*TEXT UNDER STUDY*:
Furthermore, subgroup analyses (Fig.
3) for the primary outcome were performed. The subgroup analyses by the presence of other agents and by the time interval between iron therapy administration and surgery suggested that the application of other agents (mainly EPO) and IV iron therapy < 1 week before surgery were beneficial for decreasing transfusion rates. Although the dosage of EPO varied in five studies and influenced the externality of this practice, some meta-analyses [
34,
35] suggested that preoperative iron (enteral or IV) plus EPO therapy decreased the need for erythrocyte transfusion in anemic surgical patients, which was concordant with our study. The results of subgroup analysis by the time interval of IV iron administration were contradictory to those of other studies [
36,
37], probably due to limited studies and sample sizes. However, from a practical perspective, initiating IV iron therapy the week prior to surgery is also suggested [
38]. Taken together, future studies with a sufficiently large sample size are needed to focus on patients undergoing cardiac surgery. Further data are also required to examine the role of IV iron in three aspects: [
1] applying IV iron with or without other agents (mainly EPO); [
2] dosage of IV iron; and [
3] time of IV iron administration preoperatively [
33].
Meanwhile, IV iron was associated with a reduction in mortality, which was concordant with Gupta et al. [
13]. In addition, there were no significant differences in units transfused per patient, ICU stay, hospital LOS or adverse events between the two groups. These secondary outcomes were consistent with other meta-analyses [
31,
39,
40]. Nonetheless, we cannot conclude that there was no association between IV iron and these secondary outcomes in cardiac surgery. The different follow-up times and limited trials exploring these secondary outcomes potentially introduced heterogeneity.

*STUDY QUESTIONS*:
a – In the discussion of IV iron before cardiac surgery, which secondary outcomes showed no significant differences between the two groups?
b – Continue the discussion of IV iron therapy in cardiac surgery, starting after its last sentence.

(Stored data)

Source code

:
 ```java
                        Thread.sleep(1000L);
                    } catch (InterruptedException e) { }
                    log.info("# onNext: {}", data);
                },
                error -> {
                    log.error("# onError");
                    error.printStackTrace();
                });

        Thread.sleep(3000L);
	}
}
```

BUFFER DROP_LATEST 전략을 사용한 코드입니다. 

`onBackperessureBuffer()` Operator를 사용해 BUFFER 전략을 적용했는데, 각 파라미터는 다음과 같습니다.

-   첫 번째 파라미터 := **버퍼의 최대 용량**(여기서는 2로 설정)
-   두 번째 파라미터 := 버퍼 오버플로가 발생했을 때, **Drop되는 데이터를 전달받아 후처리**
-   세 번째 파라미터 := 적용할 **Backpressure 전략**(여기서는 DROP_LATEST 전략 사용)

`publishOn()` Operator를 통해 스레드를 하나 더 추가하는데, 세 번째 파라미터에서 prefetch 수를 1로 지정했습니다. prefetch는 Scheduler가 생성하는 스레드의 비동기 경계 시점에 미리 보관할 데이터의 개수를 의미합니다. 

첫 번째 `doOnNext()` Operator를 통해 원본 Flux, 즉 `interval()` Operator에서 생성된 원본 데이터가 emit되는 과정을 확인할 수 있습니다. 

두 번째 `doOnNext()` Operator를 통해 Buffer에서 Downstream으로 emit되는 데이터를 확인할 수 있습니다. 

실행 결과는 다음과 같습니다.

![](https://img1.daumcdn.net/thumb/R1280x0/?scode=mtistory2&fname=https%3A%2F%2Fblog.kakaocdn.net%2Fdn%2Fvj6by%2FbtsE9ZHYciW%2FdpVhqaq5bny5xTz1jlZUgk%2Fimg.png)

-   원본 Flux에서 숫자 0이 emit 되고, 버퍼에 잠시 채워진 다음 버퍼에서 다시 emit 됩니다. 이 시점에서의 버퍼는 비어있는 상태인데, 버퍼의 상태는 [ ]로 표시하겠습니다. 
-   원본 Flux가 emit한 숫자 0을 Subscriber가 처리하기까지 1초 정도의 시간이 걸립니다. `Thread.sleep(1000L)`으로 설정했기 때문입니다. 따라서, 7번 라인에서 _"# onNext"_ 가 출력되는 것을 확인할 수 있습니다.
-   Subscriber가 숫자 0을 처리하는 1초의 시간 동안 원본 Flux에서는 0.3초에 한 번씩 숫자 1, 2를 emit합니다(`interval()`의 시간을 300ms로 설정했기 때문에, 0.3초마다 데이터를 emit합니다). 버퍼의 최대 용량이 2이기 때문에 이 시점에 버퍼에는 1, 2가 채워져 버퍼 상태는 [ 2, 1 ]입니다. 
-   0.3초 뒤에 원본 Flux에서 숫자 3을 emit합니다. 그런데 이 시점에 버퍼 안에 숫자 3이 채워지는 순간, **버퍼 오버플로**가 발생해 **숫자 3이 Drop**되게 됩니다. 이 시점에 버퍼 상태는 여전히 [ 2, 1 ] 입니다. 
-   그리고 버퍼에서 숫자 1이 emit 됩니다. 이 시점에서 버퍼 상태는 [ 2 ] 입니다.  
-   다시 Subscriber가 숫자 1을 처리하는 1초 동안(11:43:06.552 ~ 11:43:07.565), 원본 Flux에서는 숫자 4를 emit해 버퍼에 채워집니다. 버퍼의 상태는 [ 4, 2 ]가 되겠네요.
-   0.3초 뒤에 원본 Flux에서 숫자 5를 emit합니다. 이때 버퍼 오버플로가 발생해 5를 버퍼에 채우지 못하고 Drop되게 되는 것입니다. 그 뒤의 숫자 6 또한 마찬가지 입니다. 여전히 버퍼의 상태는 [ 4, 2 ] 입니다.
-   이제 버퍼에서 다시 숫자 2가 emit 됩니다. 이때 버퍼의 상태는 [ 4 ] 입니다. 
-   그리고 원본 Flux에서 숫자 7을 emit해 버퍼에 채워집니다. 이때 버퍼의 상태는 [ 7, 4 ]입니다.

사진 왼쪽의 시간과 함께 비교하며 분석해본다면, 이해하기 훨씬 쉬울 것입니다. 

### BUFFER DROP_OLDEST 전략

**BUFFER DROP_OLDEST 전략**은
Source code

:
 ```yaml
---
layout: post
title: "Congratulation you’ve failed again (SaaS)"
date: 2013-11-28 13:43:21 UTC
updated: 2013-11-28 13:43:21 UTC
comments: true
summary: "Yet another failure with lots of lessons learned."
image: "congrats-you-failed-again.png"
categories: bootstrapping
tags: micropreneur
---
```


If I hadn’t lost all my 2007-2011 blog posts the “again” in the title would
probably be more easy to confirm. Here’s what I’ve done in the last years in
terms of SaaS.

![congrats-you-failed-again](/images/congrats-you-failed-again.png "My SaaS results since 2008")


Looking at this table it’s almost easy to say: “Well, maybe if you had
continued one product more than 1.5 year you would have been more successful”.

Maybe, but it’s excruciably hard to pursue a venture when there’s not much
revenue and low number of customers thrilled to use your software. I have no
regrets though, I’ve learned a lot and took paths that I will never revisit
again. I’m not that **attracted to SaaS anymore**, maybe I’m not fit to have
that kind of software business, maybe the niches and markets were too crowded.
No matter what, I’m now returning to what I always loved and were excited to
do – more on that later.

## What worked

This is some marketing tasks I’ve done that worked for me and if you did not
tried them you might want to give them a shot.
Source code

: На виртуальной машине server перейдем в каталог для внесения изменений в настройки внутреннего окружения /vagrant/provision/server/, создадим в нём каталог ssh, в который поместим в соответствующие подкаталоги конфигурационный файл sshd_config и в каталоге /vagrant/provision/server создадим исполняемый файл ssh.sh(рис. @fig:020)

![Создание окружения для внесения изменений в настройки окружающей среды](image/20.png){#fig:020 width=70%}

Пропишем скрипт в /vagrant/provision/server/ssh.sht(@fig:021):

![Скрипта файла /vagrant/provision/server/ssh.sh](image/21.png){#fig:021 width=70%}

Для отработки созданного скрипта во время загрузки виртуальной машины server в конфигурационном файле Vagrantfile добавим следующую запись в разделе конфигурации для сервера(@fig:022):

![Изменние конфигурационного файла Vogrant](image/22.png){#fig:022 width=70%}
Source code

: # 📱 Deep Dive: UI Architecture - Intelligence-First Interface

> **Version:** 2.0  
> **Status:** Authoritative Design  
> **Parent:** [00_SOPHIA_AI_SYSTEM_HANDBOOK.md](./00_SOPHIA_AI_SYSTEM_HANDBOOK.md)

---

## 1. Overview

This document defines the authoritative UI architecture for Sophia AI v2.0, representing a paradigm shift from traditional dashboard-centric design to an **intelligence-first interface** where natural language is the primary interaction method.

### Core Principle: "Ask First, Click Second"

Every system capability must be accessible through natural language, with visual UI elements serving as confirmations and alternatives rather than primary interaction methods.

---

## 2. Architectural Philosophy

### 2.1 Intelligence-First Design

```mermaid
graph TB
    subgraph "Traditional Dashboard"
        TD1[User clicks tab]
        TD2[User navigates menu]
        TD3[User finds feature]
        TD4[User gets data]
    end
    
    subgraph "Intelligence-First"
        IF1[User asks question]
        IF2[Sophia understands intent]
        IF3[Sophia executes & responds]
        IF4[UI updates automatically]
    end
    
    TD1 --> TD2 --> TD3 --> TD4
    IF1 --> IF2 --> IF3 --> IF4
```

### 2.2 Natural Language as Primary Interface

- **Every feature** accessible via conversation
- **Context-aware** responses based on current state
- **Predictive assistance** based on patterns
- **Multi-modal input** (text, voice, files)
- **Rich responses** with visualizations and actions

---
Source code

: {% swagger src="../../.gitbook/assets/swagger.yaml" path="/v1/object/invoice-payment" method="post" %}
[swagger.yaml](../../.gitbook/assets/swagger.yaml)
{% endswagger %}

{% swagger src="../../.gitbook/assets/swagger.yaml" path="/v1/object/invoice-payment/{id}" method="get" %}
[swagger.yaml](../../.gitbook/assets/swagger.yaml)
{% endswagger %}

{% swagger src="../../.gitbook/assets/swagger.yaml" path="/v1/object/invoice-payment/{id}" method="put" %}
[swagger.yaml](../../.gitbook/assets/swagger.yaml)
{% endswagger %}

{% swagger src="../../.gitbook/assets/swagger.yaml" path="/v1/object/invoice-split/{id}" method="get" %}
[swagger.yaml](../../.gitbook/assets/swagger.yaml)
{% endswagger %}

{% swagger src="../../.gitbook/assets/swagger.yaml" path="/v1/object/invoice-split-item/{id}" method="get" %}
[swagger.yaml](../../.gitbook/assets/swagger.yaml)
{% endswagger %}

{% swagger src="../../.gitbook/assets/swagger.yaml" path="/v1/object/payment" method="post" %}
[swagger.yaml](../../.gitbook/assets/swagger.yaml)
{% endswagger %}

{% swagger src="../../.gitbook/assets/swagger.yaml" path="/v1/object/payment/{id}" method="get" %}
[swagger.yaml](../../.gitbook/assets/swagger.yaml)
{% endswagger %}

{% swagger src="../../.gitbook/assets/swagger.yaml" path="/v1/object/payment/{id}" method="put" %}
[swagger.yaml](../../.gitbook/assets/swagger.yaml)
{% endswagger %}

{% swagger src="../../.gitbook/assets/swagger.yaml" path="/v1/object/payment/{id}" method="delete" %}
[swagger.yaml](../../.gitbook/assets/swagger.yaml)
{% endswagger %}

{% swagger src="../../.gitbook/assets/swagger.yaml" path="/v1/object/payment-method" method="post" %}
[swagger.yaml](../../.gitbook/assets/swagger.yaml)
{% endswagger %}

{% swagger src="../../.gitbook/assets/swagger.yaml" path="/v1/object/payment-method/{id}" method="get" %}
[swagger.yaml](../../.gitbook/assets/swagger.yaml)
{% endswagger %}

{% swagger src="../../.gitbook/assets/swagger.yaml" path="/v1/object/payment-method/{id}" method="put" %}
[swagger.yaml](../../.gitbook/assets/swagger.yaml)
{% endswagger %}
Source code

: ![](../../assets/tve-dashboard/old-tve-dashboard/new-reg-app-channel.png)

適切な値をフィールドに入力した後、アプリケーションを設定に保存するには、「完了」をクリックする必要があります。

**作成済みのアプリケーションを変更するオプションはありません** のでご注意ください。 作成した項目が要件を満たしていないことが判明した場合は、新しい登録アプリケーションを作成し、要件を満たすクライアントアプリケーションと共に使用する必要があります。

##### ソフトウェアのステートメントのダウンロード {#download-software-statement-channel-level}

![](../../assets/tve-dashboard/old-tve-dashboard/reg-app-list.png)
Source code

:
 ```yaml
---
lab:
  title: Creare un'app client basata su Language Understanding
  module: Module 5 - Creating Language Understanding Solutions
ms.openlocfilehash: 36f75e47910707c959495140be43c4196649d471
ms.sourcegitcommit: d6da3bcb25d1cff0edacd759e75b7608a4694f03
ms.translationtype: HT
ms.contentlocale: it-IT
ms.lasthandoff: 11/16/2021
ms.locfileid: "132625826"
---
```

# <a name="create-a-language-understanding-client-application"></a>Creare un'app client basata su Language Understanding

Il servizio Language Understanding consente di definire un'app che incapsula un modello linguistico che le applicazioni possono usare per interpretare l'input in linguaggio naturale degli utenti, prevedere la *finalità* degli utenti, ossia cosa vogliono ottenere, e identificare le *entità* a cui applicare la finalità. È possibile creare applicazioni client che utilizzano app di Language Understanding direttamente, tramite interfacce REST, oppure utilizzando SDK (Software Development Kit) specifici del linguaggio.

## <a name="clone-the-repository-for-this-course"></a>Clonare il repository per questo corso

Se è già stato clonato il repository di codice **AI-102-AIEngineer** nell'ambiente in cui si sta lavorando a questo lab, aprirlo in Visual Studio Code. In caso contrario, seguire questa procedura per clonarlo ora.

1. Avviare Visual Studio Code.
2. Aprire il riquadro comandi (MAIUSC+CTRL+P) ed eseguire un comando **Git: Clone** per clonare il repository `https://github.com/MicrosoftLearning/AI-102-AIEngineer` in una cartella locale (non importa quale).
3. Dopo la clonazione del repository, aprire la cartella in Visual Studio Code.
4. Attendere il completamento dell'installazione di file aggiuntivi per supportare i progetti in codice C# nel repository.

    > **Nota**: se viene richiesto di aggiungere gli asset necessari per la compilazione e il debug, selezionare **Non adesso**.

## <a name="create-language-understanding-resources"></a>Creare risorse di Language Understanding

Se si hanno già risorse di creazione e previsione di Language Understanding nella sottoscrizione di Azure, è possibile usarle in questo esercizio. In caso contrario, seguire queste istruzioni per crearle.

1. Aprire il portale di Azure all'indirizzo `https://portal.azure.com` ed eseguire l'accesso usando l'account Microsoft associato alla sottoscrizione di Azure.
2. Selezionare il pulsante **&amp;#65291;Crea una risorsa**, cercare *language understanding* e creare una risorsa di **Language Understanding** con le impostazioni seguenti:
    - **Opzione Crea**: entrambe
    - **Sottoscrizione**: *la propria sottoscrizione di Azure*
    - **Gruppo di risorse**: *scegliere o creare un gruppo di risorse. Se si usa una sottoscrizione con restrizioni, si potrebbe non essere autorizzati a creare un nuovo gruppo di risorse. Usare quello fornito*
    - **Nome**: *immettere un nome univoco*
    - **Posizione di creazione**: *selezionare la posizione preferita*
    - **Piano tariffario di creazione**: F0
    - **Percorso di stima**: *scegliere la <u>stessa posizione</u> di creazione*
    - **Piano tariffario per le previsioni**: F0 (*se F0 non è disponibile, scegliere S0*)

*ANSWERS TO THE PROBLEMS*:
a – Units transfused per patient, ICU stay, hospital LOS, and adverse events.

b –
Therefore, the ongoing trials, the Evaluating the Efficacy of Erythropoietin and Intravenous Iron on Transfusion Requirements in Patients Undergoing Cardiac Surgery (IRCT20190121042447N1) and the Intravenous Iron for Treatment of Anemia Before Cardiac Surgery (NCT02632760) [
1] are anticipated to elucidate the impact of preoperative IV iron for anemic patients undergoing cardiac surgery.
Several limitations should be considered in our study. First, the conclusion on the internal and external validity of the finding of primary outcome was drawn with caution due to a limited high-quality RCTs and sample size. Second, the certainty of our findings ranked very low to moderate because of the inclusion of trials with a high risk of bias and observational studies. Third, the dosage of IV iron and the time of IV iron administration varied among studies. Although we performed subgroup analyses to control some confounding factors, it is difficult to obtain high-quality conclusions from the pooled studies. Fourth, transfusion triggers were not confirmed in the included studies, which may have influenced the transfusion rate. However, we deemed that patient blood management in diverse hospitals was similar and guided by the international guidelines. In addition, we did not extract data that might help elucidate a potential cause for the decreased mortality, given that were no differences in the other outcomes measured. Finally, the result that IV iron therapy was not associated with reduced transfusion rates is not yet conclusive and requires further trials to affirm as indicated in TSA.